* Written task *
Report every line in the listing below where the string "from" shows up.

* Exercise input *

________

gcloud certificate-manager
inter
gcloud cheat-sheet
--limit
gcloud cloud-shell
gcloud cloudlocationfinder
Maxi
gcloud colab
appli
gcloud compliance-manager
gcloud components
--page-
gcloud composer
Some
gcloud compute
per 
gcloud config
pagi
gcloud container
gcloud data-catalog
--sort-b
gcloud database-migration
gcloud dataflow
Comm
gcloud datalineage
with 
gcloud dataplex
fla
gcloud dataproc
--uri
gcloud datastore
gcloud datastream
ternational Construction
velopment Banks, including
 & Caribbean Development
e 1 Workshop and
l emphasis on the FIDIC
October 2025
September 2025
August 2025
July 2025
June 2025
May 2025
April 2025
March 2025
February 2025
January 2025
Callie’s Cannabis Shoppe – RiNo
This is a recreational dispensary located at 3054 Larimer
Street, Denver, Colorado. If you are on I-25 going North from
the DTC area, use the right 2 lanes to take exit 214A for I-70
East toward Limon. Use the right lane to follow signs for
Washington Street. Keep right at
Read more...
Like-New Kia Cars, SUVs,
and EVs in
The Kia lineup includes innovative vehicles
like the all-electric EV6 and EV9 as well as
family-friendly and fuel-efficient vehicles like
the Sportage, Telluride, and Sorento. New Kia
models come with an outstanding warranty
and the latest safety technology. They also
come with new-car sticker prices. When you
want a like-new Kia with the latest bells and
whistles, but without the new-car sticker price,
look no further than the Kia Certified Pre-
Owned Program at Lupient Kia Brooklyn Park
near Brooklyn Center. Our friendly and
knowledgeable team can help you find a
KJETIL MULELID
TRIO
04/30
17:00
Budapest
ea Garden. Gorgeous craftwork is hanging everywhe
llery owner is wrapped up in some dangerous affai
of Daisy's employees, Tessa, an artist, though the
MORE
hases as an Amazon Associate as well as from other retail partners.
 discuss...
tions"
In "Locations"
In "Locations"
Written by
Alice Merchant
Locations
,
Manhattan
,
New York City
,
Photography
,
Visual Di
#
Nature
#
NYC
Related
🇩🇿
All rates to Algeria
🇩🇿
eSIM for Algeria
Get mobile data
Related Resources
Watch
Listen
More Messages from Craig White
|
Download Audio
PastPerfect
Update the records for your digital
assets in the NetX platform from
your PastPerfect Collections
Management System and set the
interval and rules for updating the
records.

________

* Output *
Street, Denver, Colorado. If you are on I-25 going North from
hases as an Amazon Associate as well as from other retail partners.
More Messages from Craig White
assets in the NetX platform from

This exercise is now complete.